To pass this new test, it will be necessary to have a standard of English equivalent to that expected of university entrants. It is not a conversational English test; it is a comprehensive test that requires skills in speaking, listening, comprehension and writing. The applicant will need to be able to write an essay to complete this test successfully. The standard required is referred to as IELTS level 6. That is the standard required by some universities for entrance to their courses. That would be a much higher standard than any country in Europe, including Britain. This will make it much harder for people from non-English-speaking countries to become Australian citizens. It will be almost impossible for most adult migrants from non-English-speaking countries to become proficient in English to that standard after completing the 510 hours of English language tuition provided by the government—effectively 13 weeks of full-time study.

There would be many Australians who have lived their whole life in Australia who would not have that standard of English competency. Teachers of language say an adult would need 2,700 hours of tuition—18 months of full-time study—to reach that standard. There is a real risk that requiring a standard unachievable for many migrants—because they will be working rather than sitting in a classroom learning the language—will create a permanent underclass of residents who will never be able to gain citizenship. They will live here, some will work here, but they won't be us. This could be a recipe for disaster. It may well unpick the fabric of our beautiful multicultural society.

○ ○ ○ ○

→ Exercise task
Write out the part of the citizenship English test passage that begins at "There would be" and stops after "beautiful multicultural society.".

→ Given records
○ ○ ○ ○

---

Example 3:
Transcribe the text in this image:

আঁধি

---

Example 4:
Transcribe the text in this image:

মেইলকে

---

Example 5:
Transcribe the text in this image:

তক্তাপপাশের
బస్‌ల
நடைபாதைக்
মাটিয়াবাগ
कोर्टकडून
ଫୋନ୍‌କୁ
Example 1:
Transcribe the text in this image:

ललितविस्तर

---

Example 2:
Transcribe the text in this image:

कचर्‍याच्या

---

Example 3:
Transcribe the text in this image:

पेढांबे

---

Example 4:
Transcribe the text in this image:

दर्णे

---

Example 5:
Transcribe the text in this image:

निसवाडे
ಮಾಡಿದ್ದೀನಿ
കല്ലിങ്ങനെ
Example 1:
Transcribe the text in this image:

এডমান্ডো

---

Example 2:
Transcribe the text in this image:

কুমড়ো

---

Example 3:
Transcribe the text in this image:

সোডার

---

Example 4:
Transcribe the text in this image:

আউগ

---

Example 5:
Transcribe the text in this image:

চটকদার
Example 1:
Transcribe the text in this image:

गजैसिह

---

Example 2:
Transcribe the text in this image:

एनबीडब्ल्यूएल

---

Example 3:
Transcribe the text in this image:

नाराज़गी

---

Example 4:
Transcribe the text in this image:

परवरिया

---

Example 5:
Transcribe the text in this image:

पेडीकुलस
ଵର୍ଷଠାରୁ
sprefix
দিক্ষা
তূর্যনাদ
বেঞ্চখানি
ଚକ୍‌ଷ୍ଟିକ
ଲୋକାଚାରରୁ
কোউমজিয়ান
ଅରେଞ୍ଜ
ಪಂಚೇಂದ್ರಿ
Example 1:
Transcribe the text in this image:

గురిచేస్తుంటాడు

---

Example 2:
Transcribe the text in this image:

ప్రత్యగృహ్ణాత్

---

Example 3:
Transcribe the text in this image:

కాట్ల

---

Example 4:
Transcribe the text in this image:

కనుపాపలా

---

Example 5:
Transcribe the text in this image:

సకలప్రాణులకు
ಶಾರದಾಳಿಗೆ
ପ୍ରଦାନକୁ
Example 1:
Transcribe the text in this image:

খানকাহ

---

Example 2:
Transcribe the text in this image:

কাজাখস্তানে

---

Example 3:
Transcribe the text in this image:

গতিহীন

○ ○ ○ ○

→ Task response
There would be many Australians who have lived their whole life in Australia who would not have that standard of English competency. Teachers of language say an adult would need 2,700 hours of tuition—18 months of full-time study—to reach that standard. There is a real risk that requiring a standard unachievable for many migrants—because they will be working rather than sitting in a classroom learning the language—will create a permanent underclass of residents who will never be able to gain citizenship. They will live here, some will work here, but they won't be us. This could be a recipe for disaster. It may well unpick the fabric of our beautiful multicultural society.